If you have been surfing the Internet on a Windows computer without a good antivirus program it is highly likely to be infected with a virus. We strongly recommend you subscribe to a good antivirus product and keep your subscription up to date. Do not forget your smart phone needs virus protection as well.
Whilst Macs and Linux computers have a reputation for being resistant to viruses, malware still exists for these platforms and we recommend using an antivirus product.
Malware tends to fall into two basic categories:
1. Nuisance software. Usually this is software that you did not intend to install, often piggy backing with software you did want. This type of software creates popup ads, hijacks your browser home page and/or search function. Most antivirus systems will ignore this type of program because:
a. You have authorised it to be installed (but would not have realised it).
b. It generally does not harm (but is annoying).
c. It can usually be uninstalled though this can be tricky (we can do this for you to give a faster, more user-friendly computer).

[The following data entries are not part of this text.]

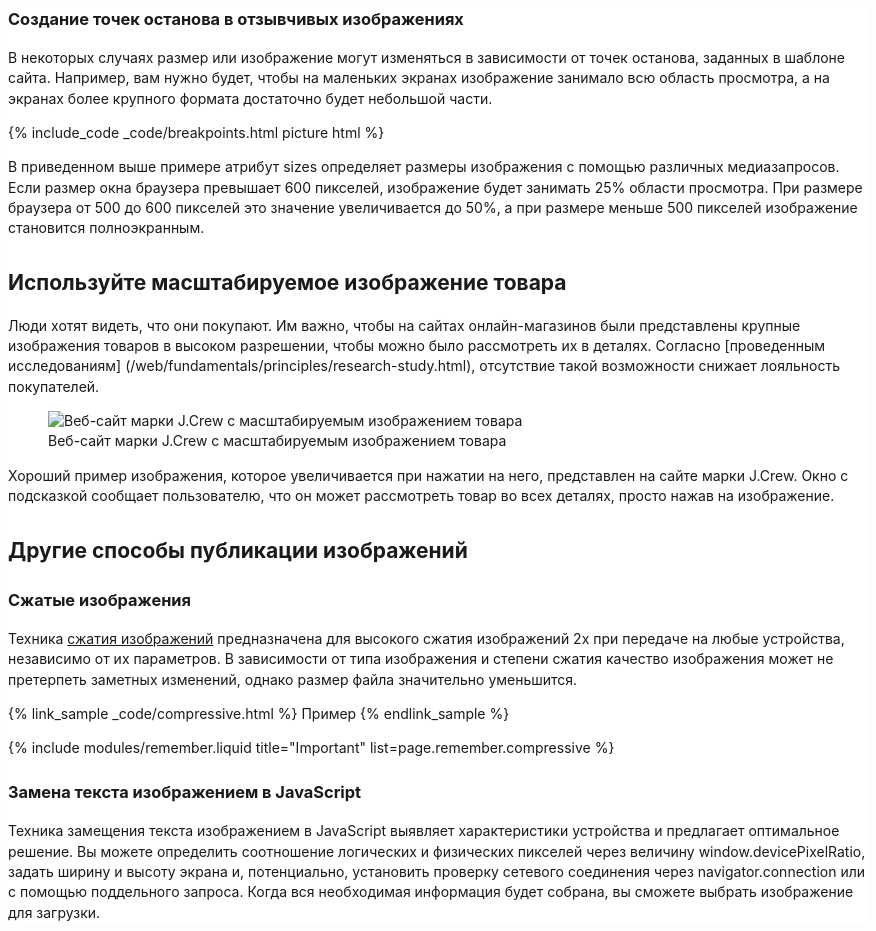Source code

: 
### Создание точек останова в отзывчивых изображениях

В некоторых случаях размер или изображение могут изменяться в зависимости от точек останова, заданных в шаблоне сайта.  Например, вам нужно будет, чтобы на маленьких экранах изображение занимало всю область просмотра, а на экранах более крупного формата достаточно будет небольшой части.  

{% include_code _code/breakpoints.html picture html %}

В приведенном выше примере атрибут sizes определяет размеры изображения с помощью различных медиазапросов.  Если размер окна браузера превышает 600 пикселей, изображение будет занимать 25% области просмотра. При размере браузера от 500 до 600 пикселей это значение увеличивается до 50%, а при размере меньше 500 пикселей изображение становится полноэкранным.


## Используйте масштабируемое изображение товара

Люди хотят видеть, что они покупают.  Им важно, чтобы на сайтах онлайн-магазинов были представлены крупные изображения товаров в высоком разрешении, чтобы можно было рассмотреть их в деталях. Согласно [проведенным исследованиям] (/web/fundamentals/principles/research-study.html), отсутствие такой возможности снижает лояльность покупателей.

<figure>
  <img src="img/sw-make-images-expandable-good.png" srcset="img/sw-make-images-expandable-good.png 1x, img/sw-make-images-expandable-good-2x.png 2x" alt="Веб-сайт марки J.Crew с масштабируемым изображением товара">
  <figcaption>Веб-сайт марки J.Crew с масштабируемым изображением товара</figcaption>
</figure>

Хороший пример изображения, которое увеличивается при нажатии на него, представлен на сайте марки J.Crew. Окно с подсказкой сообщает пользователю, что он может рассмотреть товар во всех деталях, просто нажав на изображение.


## Другие способы публикации изображений

### Сжатые изображения

Техника [сжатия
изображений](http://www.html5rocks.com/en/mobile/high-dpi/#toc-tech-overview) предназначена для высокого сжатия изображений 2x при передаче на любые устройства, независимо от их параметров.  В зависимости от типа изображения и степени сжатия качество изображения может не претерпеть заметных изменений, однако размер файла значительно уменьшится.

{% link_sample _code/compressive.html %}
Пример
{% endlink_sample %}

{% include modules/remember.liquid title="Important" list=page.remember.compressive %}

### Замена текста изображением в JavaScript

Техника замещения текста изображением в JavaScript выявляет характеристики устройства и предлагает оптимальное решение. Вы можете определить соотношение логических и физических пикселей через величину window.devicePixelRatio, задать ширину и высоту экрана и, потенциально, установить проверку сетевого соединения через navigator.connection или с помощью поддельного запроса. Когда вся необходимая информация будет собрана, вы сможете выбрать изображение для загрузки.
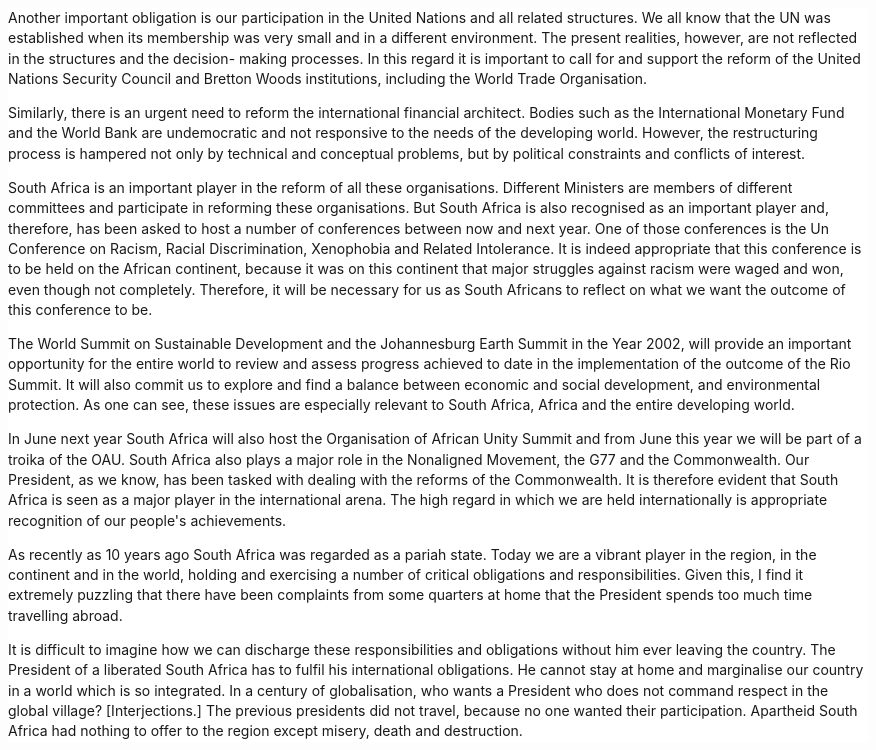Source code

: Another important obligation is our participation in the United Nations and
all related structures. We all know that the UN was established when its
membership was very small and in a different environment. The present
realities, however, are not reflected in the structures and the decision-
making processes. In this regard it is important to call for and support
the reform of the United Nations Security Council and Bretton Woods
institutions, including the World Trade Organisation.

Similarly, there is an urgent need to reform the international financial
architect. Bodies such as the International Monetary Fund and the World
Bank are undemocratic and not responsive to the needs of the developing
world. However, the restructuring process is hampered not only by technical
and conceptual problems, but by political constraints and conflicts of
interest.

South Africa is an important player in the reform of all these
organisations. Different Ministers are members of different committees and
participate in reforming these organisations. But South Africa is also
recognised as an important player and, therefore, has been asked to host a
number of conferences between now and next year. One of those conferences
is the Un Conference on Racism, Racial Discrimination, Xenophobia and
Related Intolerance. It is indeed appropriate that this conference is to be
held on the African continent, because it was on this continent that major
struggles against racism were waged and won, even though not completely.
Therefore, it will be necessary for us as South Africans to reflect on what
we want the outcome of this conference to be.

The World Summit on Sustainable Development and the Johannesburg Earth
Summit in the Year 2002, will provide an important opportunity for the
entire world to review and assess progress achieved to date in the
implementation of the outcome of the Rio Summit. It will also commit us to
explore and find a balance between economic and social development, and
environmental protection. As one can see, these issues are especially
relevant to South Africa, Africa and the entire developing world.

In June next year South Africa will also host the Organisation of African
Unity Summit and from June this year we will be part of a troika of the
OAU. South Africa also plays a major role in the Nonaligned Movement, the
G77 and the Commonwealth. Our President, as we know, has been tasked with
dealing with the reforms of the Commonwealth. It is therefore evident that
South Africa is seen as a major player in the international arena. The high
regard in which we are held internationally is appropriate recognition of
our people's achievements.

As recently as 10 years ago South Africa was regarded as a pariah state.
Today we are a vibrant player in the region, in the continent and in the
world, holding and exercising a number of critical obligations and
responsibilities. Given this, I find it extremely puzzling that there have
been complaints from some quarters at home that the President spends too
much time travelling abroad.

It is difficult to imagine how we can discharge these responsibilities and
obligations without him ever leaving the country. The President of a
liberated South Africa has to fulfil his international obligations. He
cannot stay at home and marginalise our country in a world which is so
integrated. In a century of globalisation, who wants a President who does
not command respect in the global village? [Interjections.] The previous
presidents did not travel, because no one wanted their participation.
Apartheid South Africa had nothing to offer to the region except misery,
death and destruction.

2. Viruses, Trojans, rootkits. These do harm by taking over your system resources, or stealing personal data. Usually you will not know you have one on you system as it goes about its work taking over your computer. Other viruses like Cryptolocker will encrypt your files or lock up your system until a ransom is paid. For this reason it is important to have a back-up.
A number of antivirus procedures may be necessary if your device is affected.
Managing a large number of passwords is the bane of most people’s life.
Idealists believe that every login should have a different strong password, and that passwords should be changed frequently. The reality is that nobody can remember that many passwords.
If you want to use a lot of different passwords use a password manager such as LastPass™. A password manager means you can use a different password for each website you visit (more secure if there is a breach) whilst needing to only remember one master password for your device.
Please use a strong password – we still see dictionary words with a couple of numbers added to the end. As a general rule longer passwords are better, and a mix of characters, uppercase, lowercase, numbers and characters.
Try putting numbers in the middle of your password. Many password cracking programs are based on dictionaries, hence our suggestion to ‘salt’ your passwords with numbers and characters within the password not simply added at the end.